%%

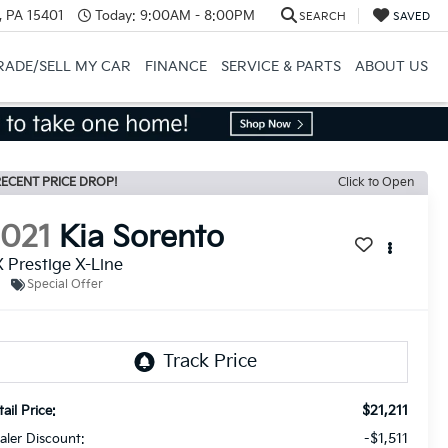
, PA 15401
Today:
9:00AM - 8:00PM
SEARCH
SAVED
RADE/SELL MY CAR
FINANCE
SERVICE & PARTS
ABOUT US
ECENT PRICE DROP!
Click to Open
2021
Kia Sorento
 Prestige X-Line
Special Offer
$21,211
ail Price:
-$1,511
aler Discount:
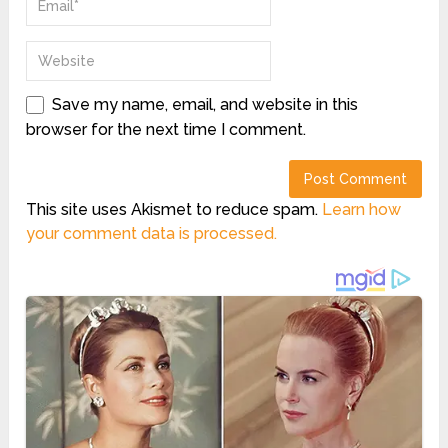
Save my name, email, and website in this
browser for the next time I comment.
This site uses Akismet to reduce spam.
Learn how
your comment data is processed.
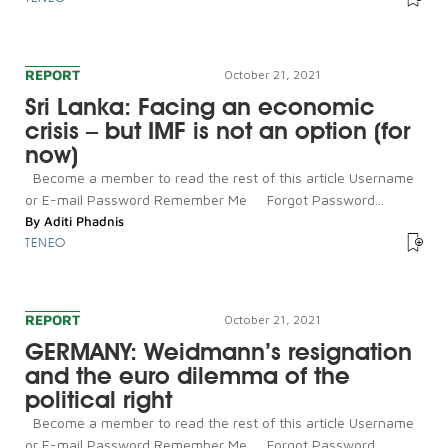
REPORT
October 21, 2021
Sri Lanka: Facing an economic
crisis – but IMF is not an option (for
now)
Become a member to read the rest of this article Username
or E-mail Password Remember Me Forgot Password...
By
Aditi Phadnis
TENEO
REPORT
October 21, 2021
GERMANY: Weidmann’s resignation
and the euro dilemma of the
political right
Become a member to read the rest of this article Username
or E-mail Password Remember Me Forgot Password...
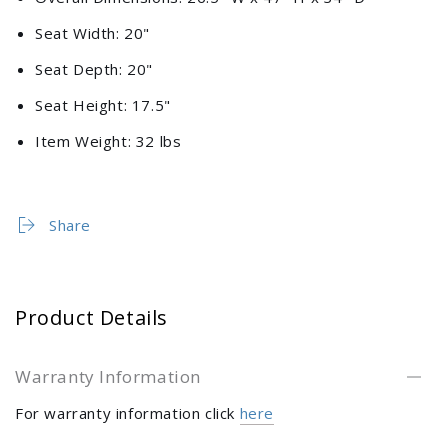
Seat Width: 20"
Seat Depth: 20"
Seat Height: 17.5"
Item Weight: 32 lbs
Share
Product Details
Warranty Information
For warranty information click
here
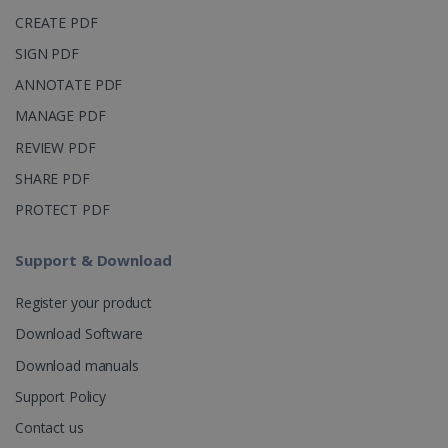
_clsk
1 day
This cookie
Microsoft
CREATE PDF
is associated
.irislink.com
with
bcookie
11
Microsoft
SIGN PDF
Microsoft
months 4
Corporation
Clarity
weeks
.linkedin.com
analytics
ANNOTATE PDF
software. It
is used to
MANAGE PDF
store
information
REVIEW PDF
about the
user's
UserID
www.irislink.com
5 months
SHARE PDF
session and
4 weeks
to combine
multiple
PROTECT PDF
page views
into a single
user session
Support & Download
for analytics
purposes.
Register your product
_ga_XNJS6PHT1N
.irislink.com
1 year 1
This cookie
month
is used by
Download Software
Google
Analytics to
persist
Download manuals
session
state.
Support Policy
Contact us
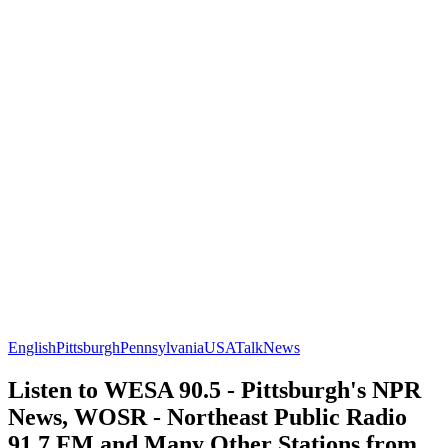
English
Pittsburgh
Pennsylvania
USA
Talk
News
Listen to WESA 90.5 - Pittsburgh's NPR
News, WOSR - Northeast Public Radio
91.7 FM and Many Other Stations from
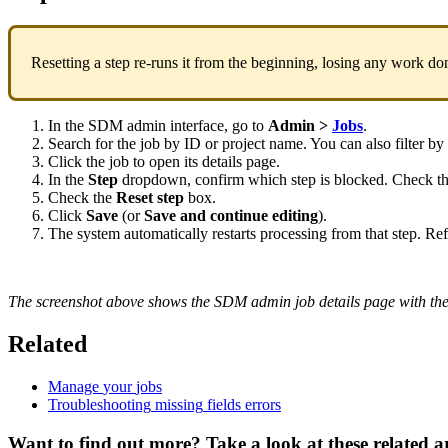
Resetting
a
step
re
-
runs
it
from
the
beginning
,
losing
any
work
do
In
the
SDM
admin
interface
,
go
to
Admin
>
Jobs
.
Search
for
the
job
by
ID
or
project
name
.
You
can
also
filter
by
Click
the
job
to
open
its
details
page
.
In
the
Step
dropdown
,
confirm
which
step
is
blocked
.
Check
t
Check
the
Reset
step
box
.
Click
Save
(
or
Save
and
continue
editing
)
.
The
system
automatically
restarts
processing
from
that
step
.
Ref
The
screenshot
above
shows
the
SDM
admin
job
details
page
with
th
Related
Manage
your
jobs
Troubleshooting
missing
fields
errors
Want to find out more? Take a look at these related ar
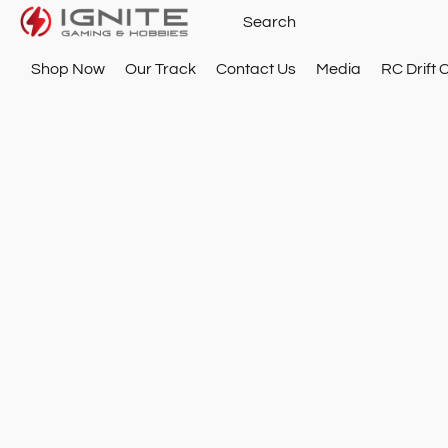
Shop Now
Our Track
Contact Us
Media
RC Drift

%%

- [PROBLEM STATEMENT]:
Leave out the images and copy all remaining data word for word.

- [YOUR RESPONSE]:
, PA 15401
Today:
9:00AM - 8:00PM
SEARCH
SAVED
RADE/SELL MY CAR
FINANCE
SERVICE & PARTS
ABOUT US
ECENT PRICE DROP!
Click to Open
2021
Kia Sorento
 Prestige X-Line
Special Offer
$21,211
ail Price:
-$1,511
aler Discount:
Save my name, email, and website in this
browser for the next time I comment.
This site uses Akismet to reduce spam.
Learn how
your comment data is processed.
REPORT
October 21, 2021
Sri Lanka: Facing an economic
crisis – but IMF is not an option (for
now)
Become a member to read the rest of this article Username
or E-mail Password Remember Me Forgot Password...
By
Aditi Phadnis
TENEO
REPORT
October 21, 2021
GERMANY: Weidmann’s resignation
and the euro dilemma of the
political right
Become a member to read the rest of this article Username
or E-mail Password Remember Me Forgot Password...
Seat Width: 20"
Seat Depth: 20"
Seat Height: 17.5"
Item Weight: 32 lbs
Share
Product Details
Warranty Information
For warranty information click
here
_clsk
1 day
This cookie
Microsoft
CREATE PDF
is associated
.irislink.com
with
bcookie
11
Microsoft
SIGN PDF
Microsoft
months 4
Corporation
Clarity
weeks
.linkedin.com
analytics
ANNOTATE PDF
software. It
is used to
MANAGE PDF
store
information
REVIEW PDF
about the
user's
UserID
www.irislink.com
5 months
SHARE PDF
session and
4 weeks
to combine
multiple
PROTECT PDF
page views
into a single
user session
Support & Download
for analytics
purposes.
Register your product
_ga_XNJS6PHT1N
.irislink.com
1 year 1
This cookie
month
is used by
Download Software
Google
Analytics to
persist
Download manuals
session
state.
Support Policy
Contact us
English
Pittsburgh
Pennsylvania
USA
Talk
News
Listen to WESA 90.5 - Pittsburgh's NPR
News, WOSR - Northeast Public Radio
91.7 FM and Many Other Stations from
Resetting
a
step
re
-
runs
it
from
the
beginning
,
losing
any
work
do
In
the
SDM
admin
interface
,
go
to
Admin
>
Jobs
.
Search
for
the
job
by
ID
or
project
name
.
You
can
also
filter
by
Click
the
job
to
open
its
details
page
.
In
the
Step
dropdown
,
confirm
which
step
is
blocked
.
Check
t
Check
the
Reset
step
box
.
Click
Save
(
or
Save
and
continue
editing
)
.
The
system
automatically
restarts
processing
from
that
step
.
Ref
The
screenshot
above
shows
the
SDM
admin
job
details
page
with
th
Related
Manage
your
jobs
Troubleshooting
missing
fields
errors
Want to find out more? Take a look at these related ar
Shop Now
Our Track
Contact Us
Media
RC Drift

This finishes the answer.